## Given text
>> BEGIN

Advantages of using a feature store

  1. Reusable Feature Pipelines: Reduces time to build predictive models by enabling the creation of feature pipelines that can be shared and reused across different teams and projects.
  2. Consistency in Feature Engineering: Ensures uniformity of features during both training and production stages, as features are engineered once and used in multiple contexts; reduces SQL redundancies
  3. Point-in-Time Correctness: Automates the maintenance of historical data which helps with retrieving correct values at any specific point in the past, crucial for predictive accuracy.
  4. User Interface (UI): Facilitate easier discovery and management of features, reducing time to model creation.
  5. Model Feature Versioning: Implements version control for features, aiding in tracking changes and maintaining consistency across model iterations.
  6. Online Feature Store: Supports real-time predictions with an online store, potentially valuable for future projects requiring immediate data processing.

Setup

Feast uses a registry that acts as a central catalog which stores the feature definitions and the necessary metadata. At GitLab we store the registry in Snowflake.

There are two ways of interacting with the Feature Store:

  1. Access already created feature views and services
  2. Creating new feature views / services locally and testing them in your own unique database/Feast registry before asking for it to be merged to the production registry

For both of these workflows you need a read access to the FEATURE_STORE.FEAST schema in Snowflake, which can be granted through Access Request.

To connect to the feature store we use the following command in python / jupyter notebook:

from feast import FeatureStore
store = FeatureStore(fs_yaml_file=[credential_yaml_file])

Here [credential_yaml_file] indicates the YAML file with the necessary credentials to connect to the feature store. There are currently 3 credential files that can be chosen (these can be found in the Feast repository):

  1. production_feature_store.yaml: This one connects to the production registry stored in the Snowflake database.schema FEATURE_STORE.FEAST. This YAML is used by the models ran in production and/or trained by CI.
  2. production_local_feature_store.yaml: Similar to above, instead it uses your Snowflake credentials instead of production ones.
  3. staging_local_feature_store.yaml: This one connects to your personal Snowflake database and uses the registry stored there. For example, {YOUR_USER}_PROD.FEAST. This yaml file is only needed if you intend to follow the second workflow.

Instruction

If you only want to interact with the Feature Store as described in the first option (fetching already made feature views / services), then follow only the first 3 steps. If you also want to create new and/or modify feature views and services, complete all of them:

  1. Set up the environment variables in your ~/.zshrc file. These are the variables that are referenced in the [credential_yaml_files]:

    # Feast Development variables
    export FEAST_DEV_SNOWFLAKE_ACCOUNT="GITLAB"
    export FEAST_DEV_SNOWFLAKE_USER="{USER}@gitlab.com"
    export FEAST_DEV_SNOWFLAKE_AUTHENTICATOR="externalbrowser"

>> END

## Data section
>> BEGIN

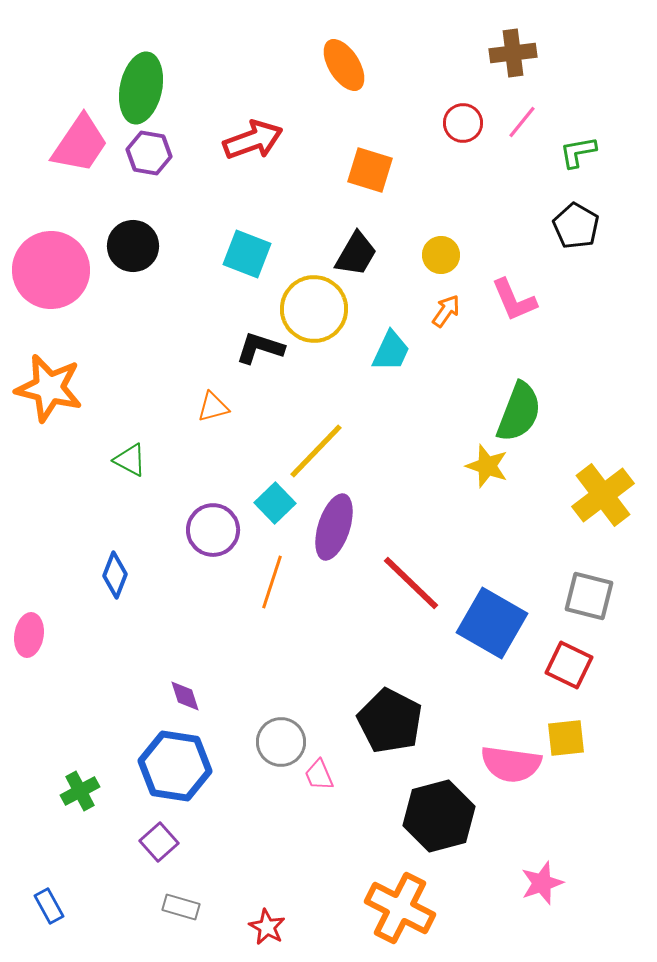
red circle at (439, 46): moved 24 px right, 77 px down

>> END

## What is needed
Please return the passage of the feature store page starting with "There are two" and going on through "store = FeatureStore(fs_yaml_file=[credential_yaml_file])", copied word for word. The material has no connection to the feature store page.

## Result for this exercise
There are two ways of interacting with the Feature Store:

  1. Access already created feature views and services
  2. Creating new feature views / services locally and testing them in your own unique database/Feast registry before asking for it to be merged to the production registry

For both of these workflows you need a read access to the FEATURE_STORE.FEAST schema in Snowflake, which can be granted through Access Request.

To connect to the feature store we use the following command in python / jupyter notebook:

from feast import FeatureStore
store = FeatureStore(fs_yaml_file=[credential_yaml_file])